7/10
Up We Go...
4 May 2008
Warning: Spoilers
I made the mistake of thinking I was about to watch the Herzog documentary Rescue Dawn was based on, but i soon found out I was wrong...very wrong. Instead, I spent 81 minutes watching "a science fiction fantasy" titled Wild Blue Yonder. In WBY Brad Dourif play an alien who narrates his way through NASA and arctic diving footage that Herzog interestingly uses completely out of context. The context is entrusted to Dourif's character who spins an elaborate yarn of human space exploration to his former home, the exploration of this distant planet and the astronaut's return to a future, pre-historic earth almost 200 years later.

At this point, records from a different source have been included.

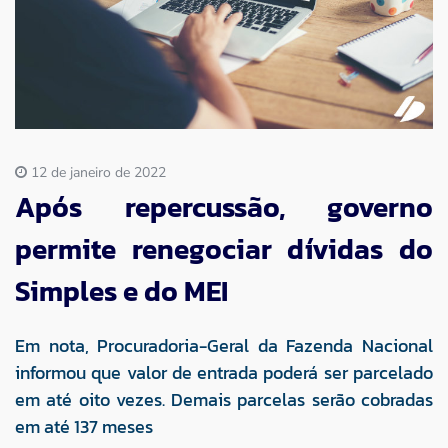
Imprensa
Contato
12 de janeiro de 2022
Após repercussão, governo
permite renegociar dívidas do
Simples e do MEI
Em nota, Procuradoria-Geral da Fazenda Nacional
informou que valor de entrada poderá ser parcelado
em até oito vezes. Demais parcelas serão cobradas
em até 137 meses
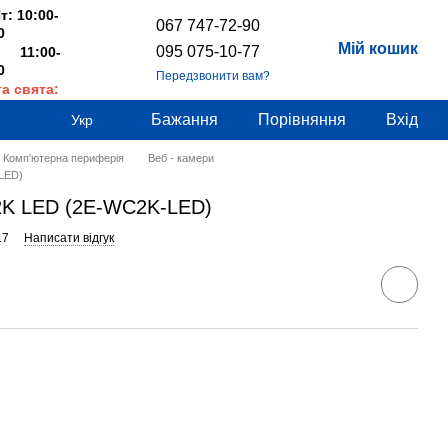
т: 10:00-
067 747-72-90
0
Мій кошик
095 075-10-77
 11:00-
0
Передзвонити вам?
та свята:
дні
Бажання
Порівняння
Вхід
Укр
Комп'ютерна периферія
Веб - камери
LED)
2K LED (2E-WC2K-LED)
17
Написати відгук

WBY is essentially a found footage film, albeit an imaginative and interesting one. The highlight is the diving footage which truly feels like exploration of a alien world. The footage is hypnotic, perfectly accompanied by the equally hypnotic score by composer Ernst Reijsiger along with a song thrown indy rock genius Jim O'Rourke.

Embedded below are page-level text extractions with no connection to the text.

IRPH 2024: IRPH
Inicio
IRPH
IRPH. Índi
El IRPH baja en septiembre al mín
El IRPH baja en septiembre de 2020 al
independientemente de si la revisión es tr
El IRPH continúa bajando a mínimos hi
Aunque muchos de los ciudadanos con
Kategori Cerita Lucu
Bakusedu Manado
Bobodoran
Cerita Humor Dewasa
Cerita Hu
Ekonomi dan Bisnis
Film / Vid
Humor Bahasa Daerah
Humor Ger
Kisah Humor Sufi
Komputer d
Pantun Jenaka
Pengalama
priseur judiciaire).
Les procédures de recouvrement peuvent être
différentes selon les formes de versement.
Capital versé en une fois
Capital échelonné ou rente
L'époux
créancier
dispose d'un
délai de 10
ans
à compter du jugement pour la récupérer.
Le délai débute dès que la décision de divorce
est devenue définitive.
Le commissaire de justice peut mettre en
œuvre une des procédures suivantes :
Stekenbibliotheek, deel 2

Herzog sandwiches interviews with real-life mathematicians between the found footage segments, adding credibility to Dourif's yarn. Yet overall there is a sense of tongue-in-cheek behind WBY -- Herzog obviously doesn't want us to take things too seriously. But if he doesn't, then what does he want? By taking these images out of context he forces us to shift our perspective and see them with new eyes. He succeeds and by doing so, he begs the question: why don't we always change our perspective when looking at the world around us? If we did there's a good chance we would be less likely to take things for granted and instead we would see the world with the amazement of a child's eyes.